• _Exercise instructions_
Where the listing below reaches the line containing "camera: 70 degrees right, 10 degrees down", start writing out lines exactly, and stop once the line containing "none -> red candle [753,467,801,523]" has been written.

• _Data section_
▼
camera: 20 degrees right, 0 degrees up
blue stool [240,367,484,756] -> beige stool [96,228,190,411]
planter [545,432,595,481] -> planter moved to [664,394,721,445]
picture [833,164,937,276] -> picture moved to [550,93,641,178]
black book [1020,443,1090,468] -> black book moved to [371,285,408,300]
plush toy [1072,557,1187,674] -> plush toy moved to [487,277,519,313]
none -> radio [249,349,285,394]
▲
▼
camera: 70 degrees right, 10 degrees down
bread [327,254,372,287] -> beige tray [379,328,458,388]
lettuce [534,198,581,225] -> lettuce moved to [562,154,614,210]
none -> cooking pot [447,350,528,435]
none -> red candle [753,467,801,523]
▲
• _Solution to this task_
camera: 70 degrees right, 10 degrees down
bread [327,254,372,287] -> beige tray [379,328,458,388]
lettuce [534,198,581,225] -> lettuce moved to [562,154,614,210]
none -> cooking pot [447,350,528,435]
none -> red candle [753,467,801,523]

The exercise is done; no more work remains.